Sunday, April 09, 2006

dammit

There is no peace…

No calm…

No end to the anguish that washes over me in wave upon wave of grief and misery.

There is no stillness…

No quiet…

Nothing to be heard except the screams in my own ears…the screams borne of a million nightmares…the screams of agony that echo in my own head.

I’m so sorry… I am. To everyone. To all of you. Everyone that was hurt by this.

I would even sit and list you all by name, but I want to protect the privacy of everyone that has contacted me directly to tell me how hurt they are.

I wish I had thought of how all of you would be hurt by me…how your hearts would be laid to waste by my actions.

I only thought of my own agony…my own misery…and how I could drown it…how I could bury it.

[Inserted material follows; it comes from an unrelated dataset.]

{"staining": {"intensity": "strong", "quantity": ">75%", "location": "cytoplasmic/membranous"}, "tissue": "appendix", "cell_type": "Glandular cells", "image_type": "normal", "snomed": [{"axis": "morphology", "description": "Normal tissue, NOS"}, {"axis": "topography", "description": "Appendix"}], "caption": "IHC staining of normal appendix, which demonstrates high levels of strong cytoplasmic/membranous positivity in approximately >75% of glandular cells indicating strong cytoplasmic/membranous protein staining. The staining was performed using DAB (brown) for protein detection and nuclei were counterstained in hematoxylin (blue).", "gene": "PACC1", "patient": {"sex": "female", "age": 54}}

I should have just kept drinking.

I truly wish I could just lie down somewhere and let the Earth swallow me whole…climb into a lonely grave for myself…and let myself pass from your memories. You would need to think on me no longer. You wouldn’t need to worry about ‘choosing sides’ or ‘staying neutral’. You could just all go on with your lives and finally get past this.

I wish I could undo what I did, but I can’t.

I wish I was not so far beyond redemption…I wish I was worthy of forgiveness, but I am not.

Years ago, some therapist of some sort said, “Noone can truly forgive someone their wrongs until that person forgives themselves.”

I call bullshit on that one.

See…I cannot ever forgive myself for what I’ve done, simply because just as I begin to think that maybe I AM someone worth knowing…worth loving…worth caring about again… I am REMINDED of the things I’ve done.

I don’t think you all do it out of spite…I don’t think ANY of you are doing it out of spite. I honestly think ALL of you are better than that.

No…I have finally come to realize that I’m just not that great a guy.

I’m sorry…

I truly am.

1 Comments:

Blogger The Blue-Eyed Rascal said...

Did I ever tell you that Jamie is a FIREFLY fan?? Doesn't that rock?